Initial inquiries done by the Department of Foreign Affairs and Trade found that there were no Australian on board the crashed TransAsia Airways Flight GE222.

DFAT said that preliminary advisory coming from its sources specified that there were no Australians among the casualties of the TransAsia Airways flight GE222 that crash landed Wednesday.

However, there were 42 people who died among the 58 passengers and 11 others were injured. Two French nationals were among the passengers.

The plane, a twin-engine ATR-72 turboprop aircraft and travelling from Kaohsiung in southern Taiwan to Penghu Islands in the west, was attempting to land as Typhoon Matmo hit the region.

According to Jean Shen, director general of Taiwan's civil aeronautics administration, the plane contacted a tower as it requests to circle above before landing at Magong Airport. However, it lost contact with the tower and crashed at approximately 7 pm.

One official from the Penghu county fire said that they found 42 bodies and some body parts, AFP reports.

But a local report from Taiwan's transport authority said that only ten bodies were recovered from the wreckage with the rest still missing.

Meanwhile, Zhang Zhijun, Chinese mainland's Taiwan affairs chief, expressed his sympathies to the families of the dead and missing passengers. He also expressed his sympathies to his Taiwan counterpart Wang Yu-chi.

The mainland is ready to give any assistance, Zhang Zhijun said.

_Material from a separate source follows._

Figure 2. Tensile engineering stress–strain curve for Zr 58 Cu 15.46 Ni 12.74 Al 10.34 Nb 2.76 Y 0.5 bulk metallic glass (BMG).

The Association for Relations Across the Taiwan Straits also expressed its condolences to the grieving families through a message sent to the Taiwan-based Straits Exchange Foundation.

Taiwan president Ma Ying-jeou described Wednesday as "a very sad day in the history of Taiwanese aviation," Ma Wei-kuo, spokesman for his office told press.

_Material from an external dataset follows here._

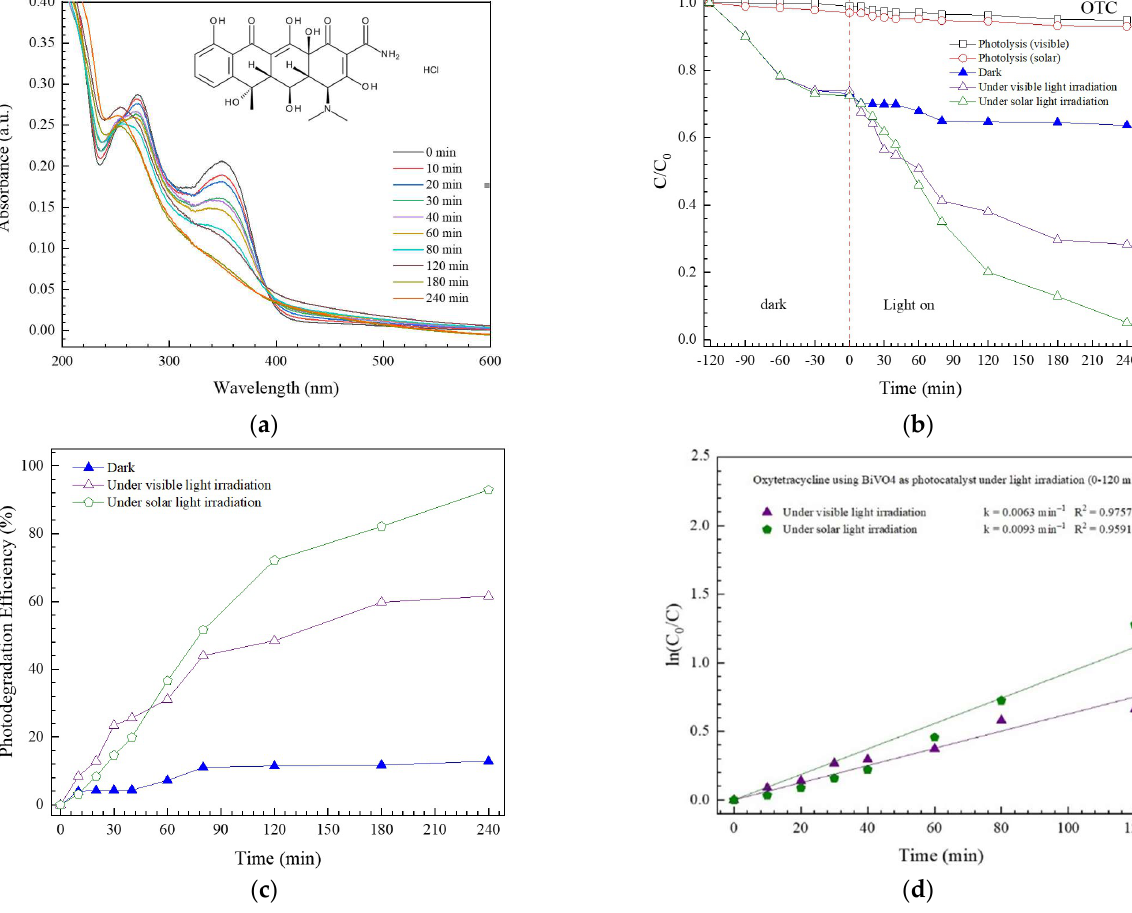
Figure 7. Lowering of absorbance with time toward photodegradation of OTC ( a ), decrease of C/C 0 with time ( b ), photodegradation efficiency ( c ), and determination of rate constant ( d ).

The plane's crash was heard by residents around its crash site.  Witnesses shared that they heard a thunder-like sound followed by a sound of an explosion, government run Central News Agency reported.

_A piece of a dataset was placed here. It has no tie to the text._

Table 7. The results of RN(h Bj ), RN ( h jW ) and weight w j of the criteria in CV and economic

"I heard a loud bang. I thought it was thunder, and then I heard another bang and I saw a fireball not far away from my house," a resident said.

 Taiwanese Defence Ministry spokesman Maj. Gen. Luo Shou-he said that there were already 200 military personnel attending to the rescue operations. An air force rescue team had also been on standby if there were survivors that needed to be transported immediately to the hospital.

Meanwhile, the mood was grim in Taipei as TransAsia Airways' general manager, Hsu Yi-Tsung, bent forward at the presence of reporters while he apologises for the accident tearfully.

"As TransAsia is responsible for this matter, we apologize. We apologize," Hsu said.